Pathology/Lab Coding Alert

Clinical Lab:

G0103 vs. 84153: Can't Miss PSA Coding With These 3 Guidelines

Educate clients -- their diagnosis coding can make or break your claim.

When your lab gets an order for a prostate specific antigen (PSA) test, you can't just assign one code based on the lab method. First, you need to determine the reason the physician ordered the test, and consider the lab method and the payer you're reporting to.

Make sure you're choosing the proper codes and assigning the proper diagnoses by learning these three expert guidelines for your PSA claims.

1. Base Coding on Screening vs. Diagnostic

When your lab performs a PSA assay, your code choice will depend on why the physician ordered the test. Medicare, and some other payers, require that you code screening PSA tests one way and diagnostic tests another.

Screening: For a screening PSA for a Medicare beneficiary you'll report G0103 (Prostate cancer screening; prostate specific antigen test [PSA]), says Chandra L. Hines, business office manager at Capital Urological Associates in Raleigh, N.C. Some other payers follow these same guidelines.

Diagnostic: In contrast, if the PSA test is for diagnostic purposes you'll have three codes to choose from:

  • 84152 -- Prostate specific antigen (PSA); complexed (direct measurement)
  • 84153 -- ... total
  • 84154 -- ... free.

Medicare indicates that 84153 is appropriate to differentiate benign and malignant disease in men with symptoms such as urinary frequency/urgency or palpably abnormal prostate gland, as well as to monitor the progress of prostate cancer following diagnosis and treatment.

Beware 'complexed' billing: Some physicians prefer to evaluate the PSA fraction that is bound to a blood protein (complexed, or cPSA) because the analysis may provide greater specificity. Studies show that cPSA may result in fewer false positives -- thus potentially lowering the percentage of healthy patients who undergo a confirmatory prostate biopsy.

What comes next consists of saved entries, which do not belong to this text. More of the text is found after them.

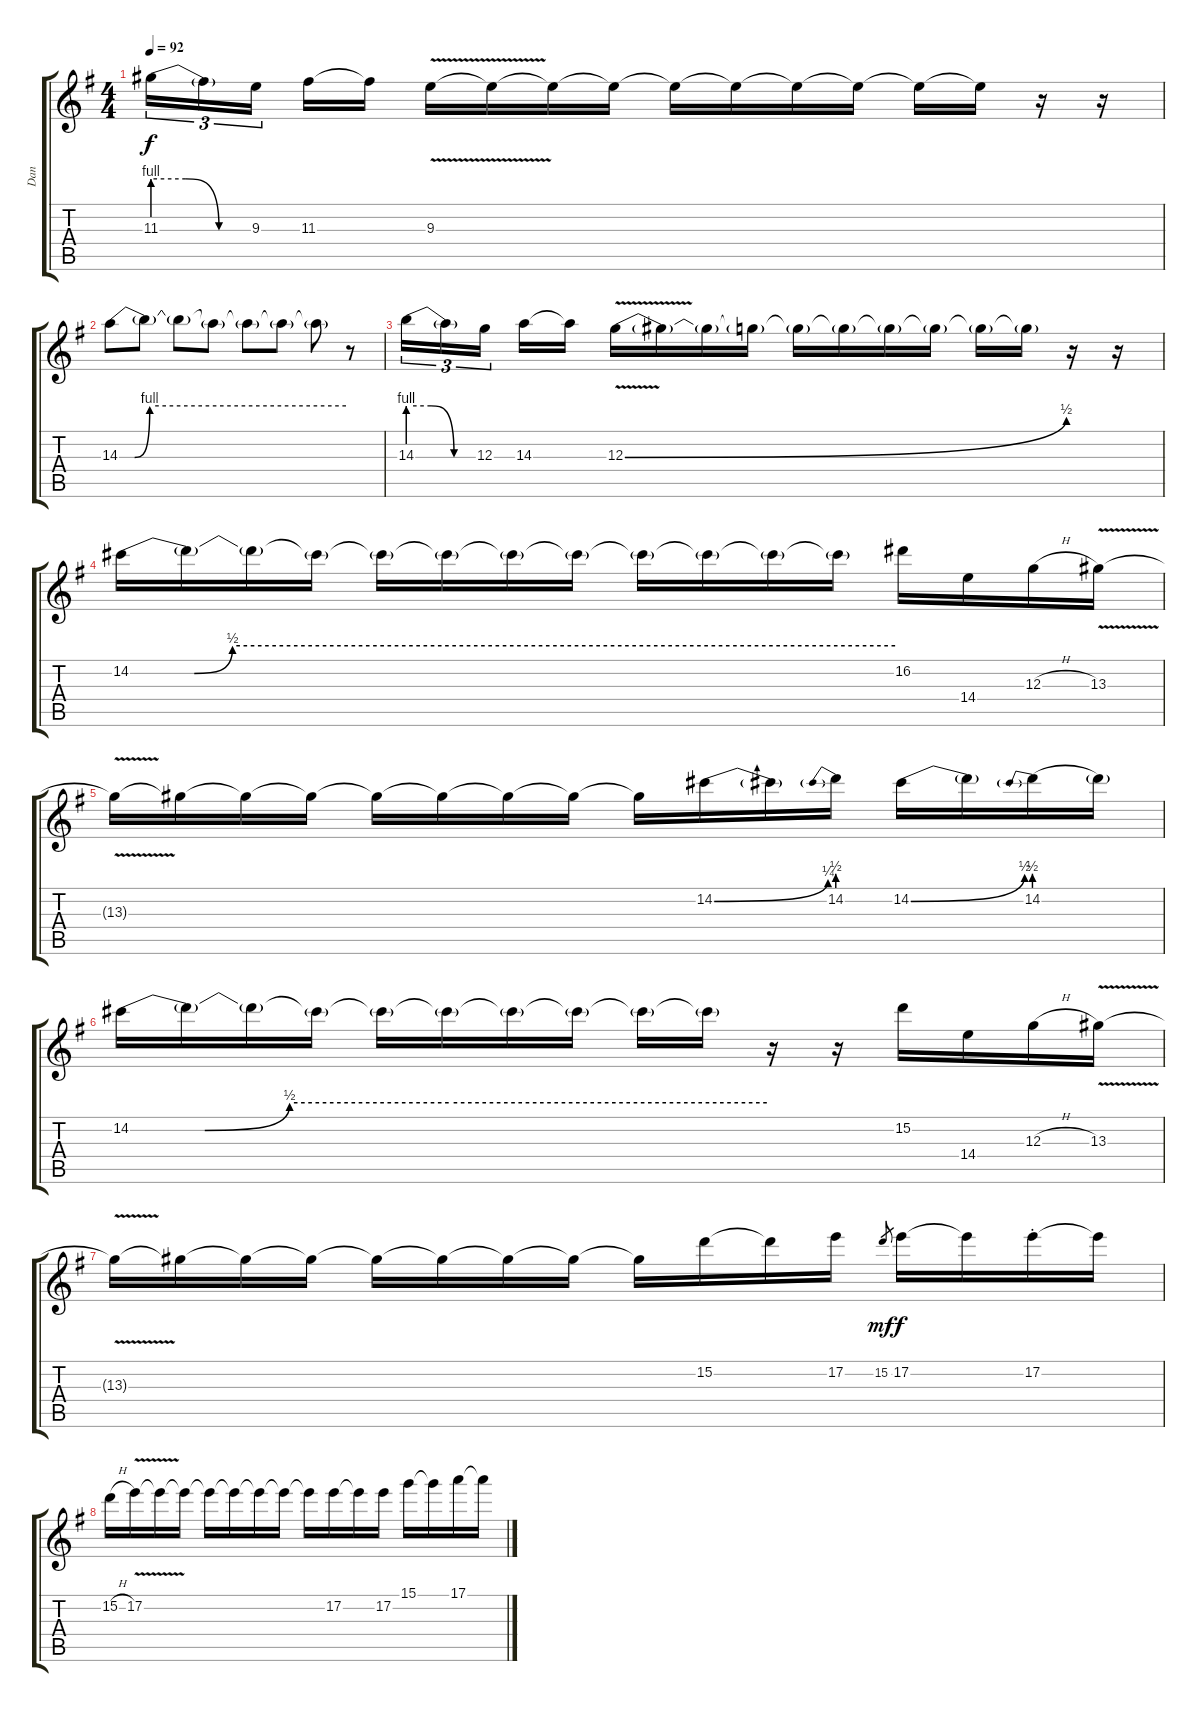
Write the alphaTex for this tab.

\track ("Dan" "Dan") {instrument overdrivenguitar}
\staff {score tabs}
\tuning (E4 B3 G3 D3 A2 E2) {hide}
\ts (4 4)
\tempo 92
\clef g2
\ks g
11.3{be (custom 0 4 20 4 40 0 60 0)}.16{tu (3 2) dy f} 11.3{t}.16{tu (3 2)} 9.3.16{tu (3 2) beam splitsecondary} 11.3.16 11.3{t}.16 9.3{v}.16 9.3{t}.16 9.3{t}.16 9.3{t}.16 9.3{t}.16 9.3{t}.16 9.3{t}.16 9.3{t}.16 9.3{t}.16 9.3{t}.16 r.16 r.16 |
14.3{be (custom 0 0 4 0 8 4 60 4)}.8 14.3{t}.8 14.3{t}.8 14.3{t}.8 14.3{t}.8 14.3{t}.8 14.3{t}.8 r.8 |
14.3{be (custom 0 4 20 4 40 0 60 0)}.16{tu (3 2)} 14.3{t}.16{tu (3 2)} 12.3.16{tu (3 2) beam splitsecondary} 14.3.16 14.3{t}.16 12.3{be (bend 0 0 60 2) v}.16 12.3{t}.16 12.3{t}.16 12.3{t}.16 12.3{t}.16 12.3{t}.16 12.3{t}.16 12.3{t}.16 12.3{t}.16 12.3{t}.16 r.16 r.16 |
14.2{be (custom 0 0 5 0 8 2 60 2)}.16 14.2{t}.16 14.2{t}.16 14.2{t}.16 14.2{t}.16 14.2{t}.16 14.2{t}.16 14.2{t}.16 14.2{t}.16 14.2{t}.16 14.2{t}.16 14.2{t}.16 16.2.16 14.4.16 12.3{h}.16 13.3{v}.16 |
13.3{t}.16 13.3{t}.16 13.3{t}.16 13.3{t}.16 13.3{t}.16 13.3{t}.16 13.3{t}.16 13.3{t}.16 13.3{t}.16 14.2{be (bend 0 0 60 1)}.16 14.2{t}.16 14.2{be (prebend 0 2 60 2)}.16 14.2{be (bend 0 0 60 2)}.16 14.2{t}.16 14.2{be (prebend 0 2 60 2)}.16 14.2{t}.16 |
14.2{be (custom 0 0 7 0 15 2 30 2 60 2)}.16 14.2{t}.16 14.2{t}.16 14.2{t}.16 14.2{t}.16 14.2{t}.16 14.2{t}.16 14.2{t}.16 14.2{t}.16 14.2{t}.16 r.16 r.16 15.2.16 14.4.16 12.3{h}.16 13.3{v}.16 |
13.3{t}.16 13.3{t}.16 13.3{t}.16 13.3{t}.16 13.3{t}.16 13.3{t}.16 13.3{t}.16 13.3{t}.16 13.3{t}.16 15.2.16 15.2{t}.16 17.2.16 15.2.8{gr dy mf} 17.2.16{dy f} 17.2{t}.16 17.2{st}.16 17.2{t}.16 |
15.2{h}.16 17.2{v}.16 17.2{t}.16 17.2{t}.16 17.2{t}.16 17.2{t}.16 17.2{t}.16 17.2{t}.16 17.2{t}.16 17.2.16 17.2{t}.16 17.2.16 15.1.16 15.1{t}.16 17.1.16 17.1{t}.16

Labs can either directly measure cPSA (84152) or measure total and free PSA (84153 and 84154) to calculate the free/total ratio, which approximates cPSA. Check with payers regarding coverage for these tests.

2. Let the Diagnosis Prove Your Procedure Coding

You will be able to quickly identify whether to use G0103 or 84153 by reviewing the ordering physician's documentation. Report G0103 when the physician orders a PSA test is for a patient without signs or symptoms. If the physician orders total PSA for a patient because he suspects carcinoma, for example, due to clinical findings, you would use 84153.

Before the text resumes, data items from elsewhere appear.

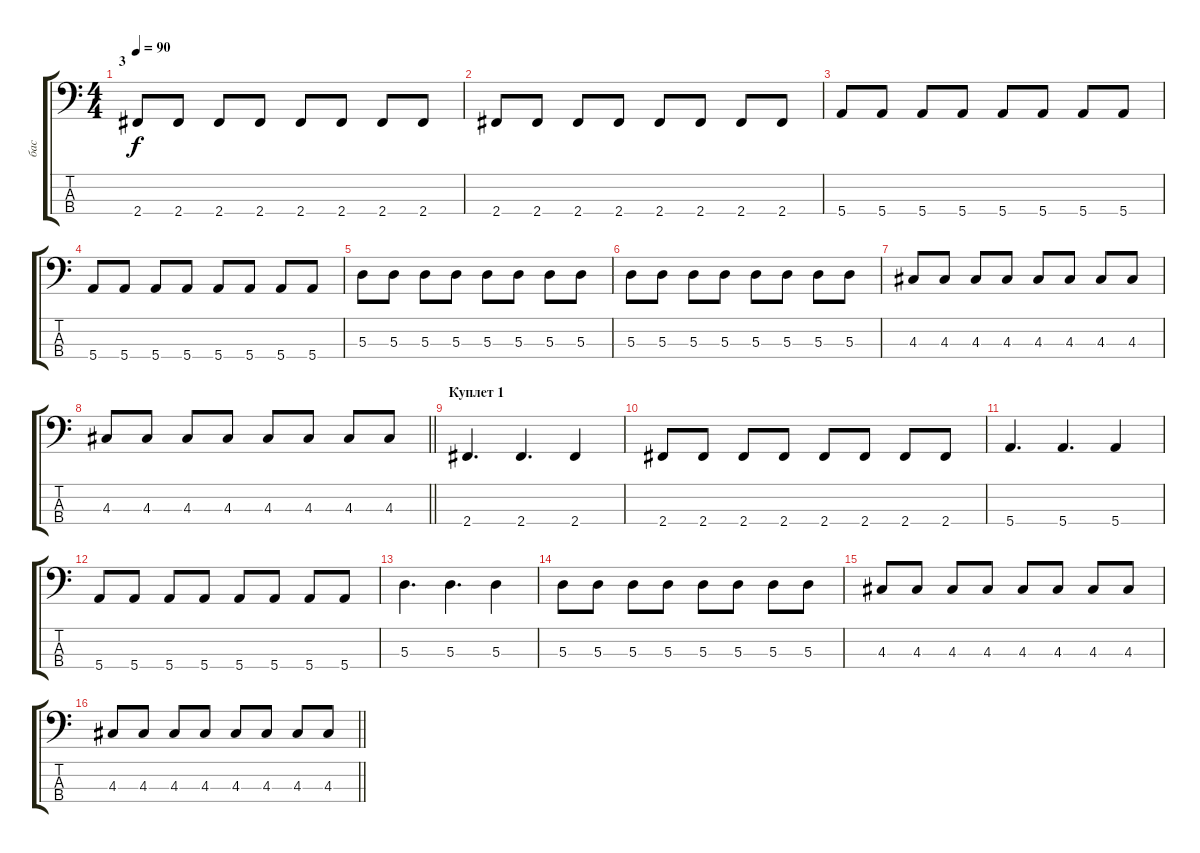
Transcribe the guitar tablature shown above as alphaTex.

\track ("бас" "бас") {instrument electricbassfinger}
\staff {score tabs}
\tuning (G2 D2 A1 E1) {hide}
\ts (4 4)
\section ("" "3")
\tempo 90
\clef f4
\ks c
2.4.8{dy f} 2.4.8 2.4.8 2.4.8 2.4.8 2.4.8 2.4.8 2.4.8 |
2.4.8 2.4.8 2.4.8 2.4.8 2.4.8 2.4.8 2.4.8 2.4.8 |
5.4.8 5.4.8 5.4.8 5.4.8 5.4.8 5.4.8 5.4.8 5.4.8 |
5.4.8 5.4.8 5.4.8 5.4.8 5.4.8 5.4.8 5.4.8 5.4.8 |
5.3.8 5.3.8 5.3.8 5.3.8 5.3.8 5.3.8 5.3.8 5.3.8 |
5.3.8 5.3.8 5.3.8 5.3.8 5.3.8 5.3.8 5.3.8 5.3.8 |
4.3.8 4.3.8 4.3.8 4.3.8 4.3.8 4.3.8 4.3.8 4.3.8 |
\barLineRight lightlight
4.3.8 4.3.8 4.3.8 4.3.8 4.3.8 4.3.8 4.3.8 4.3.8 |
\section ("" "Куплет 1")
2.4.4{d} 2.4.4{d} 2.4.4 |
2.4.8 2.4.8 2.4.8 2.4.8 2.4.8 2.4.8 2.4.8 2.4.8 |
5.4.4{d} 5.4.4{d} 5.4.4 |
5.4.8 5.4.8 5.4.8 5.4.8 5.4.8 5.4.8 5.4.8 5.4.8 |
5.3.4{d} 5.3.4{d} 5.3.4 |
5.3.8 5.3.8 5.3.8 5.3.8 5.3.8 5.3.8 5.3.8 5.3.8 |
4.3.8 4.3.8 4.3.8 4.3.8 4.3.8 4.3.8 4.3.8 4.3.8 |
\barLineRight lightlight
4.3.8 4.3.8 4.3.8 4.3.8 4.3.8 4.3.8 4.3.8 4.3.8
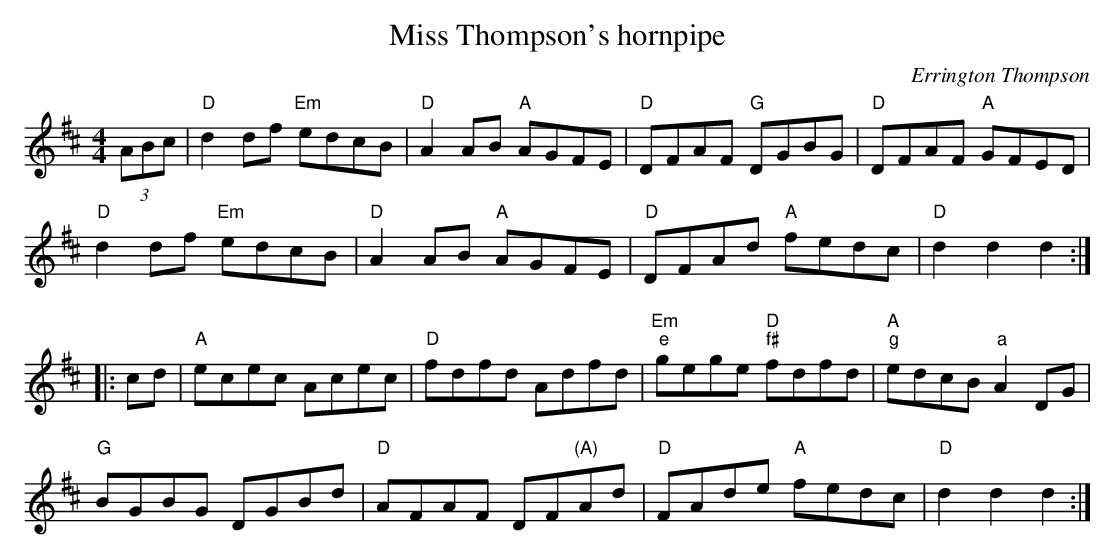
X:1
T:Miss Thompson's hornpipe
C:Errington Thompson
M:4/4
L:1/8
K:D
(3ABc | "D"d2df "Em"edcB | "D"A2AB "A"AGFE |\
 "D"DFAF "G"DGBG | "D"DFAF "A"GFED |
"D"d2df "Em"edcB | "D"A2AB "A"AGFE |\
 "D"DFAd "A"fedc | "D"d2 d2 d2 :|
|: cd | "A"ecec Acec | "D"fdfd Adfd |\
 "Em;e"gege "D;f#"fdfd |\
 "A;g"edcB ";a"A2 DG |
"G"BGBG DGBd | "D"AFAF DF"(A)"Ad |\
 "D"FAde "A"fedc | "D"d2 d2 d2 :|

For screening PSA tests, report V76.44 (Special screening for malignant neoplasms; prostate) as the ordering diagnosis.

Key: Even if the PSA screening for an asymptomatic patient results in a positive finding, still report the screening HCPCS (G0103) and ICD-9 code (V76.44), instructs Jennifer Swindle, RHIT, CCS-P, CPC, CPMA, director of coding and compliance at Pivot Health LLC in Nashville, Tenn.

There are several ICD-9 codes that the ordering physician might use for a diagnostic PSA test (84153), Hines says -- such as malignant neoplasm of prostate (185), gross hematuria (599.71), or elevated PSA (790.93).

The physician may also use the patient's presenting symptoms, such as incomplete bladder emptying (788.21), grossly bloody urine (599.71) or urinary frequency (788.41) as the reason for a diagnostic PSA test. You'll find a complete list of payable diagnoses for Medicare beneficiaries by accessing the laboratory national coverage determination (NCD) at www.cms.gov/CoverageGenInfo/downloads/manual201104.pdf#20.

Beware: Because the ordering physician -- not the lab -- provides the ordering diagnosis, you need acquire a signed advance beneficiary notification (ABN) if you don't have a payable diagnosis.

3. Watch For Frequency Limits

Medicare covers screening PSA tests once every 12 months for men age 50 years and older, Hines warns. So be sure at least 11 months have passed since the patient last had a PSA screening.

Potential snag: Labs often don't have access to the patient's testing history. Educate your physician clients to check the patient's PSA testing frequency and obtain a signed ABN, if needed. That way the lab can bill the patient for the test when the payer denies the charge.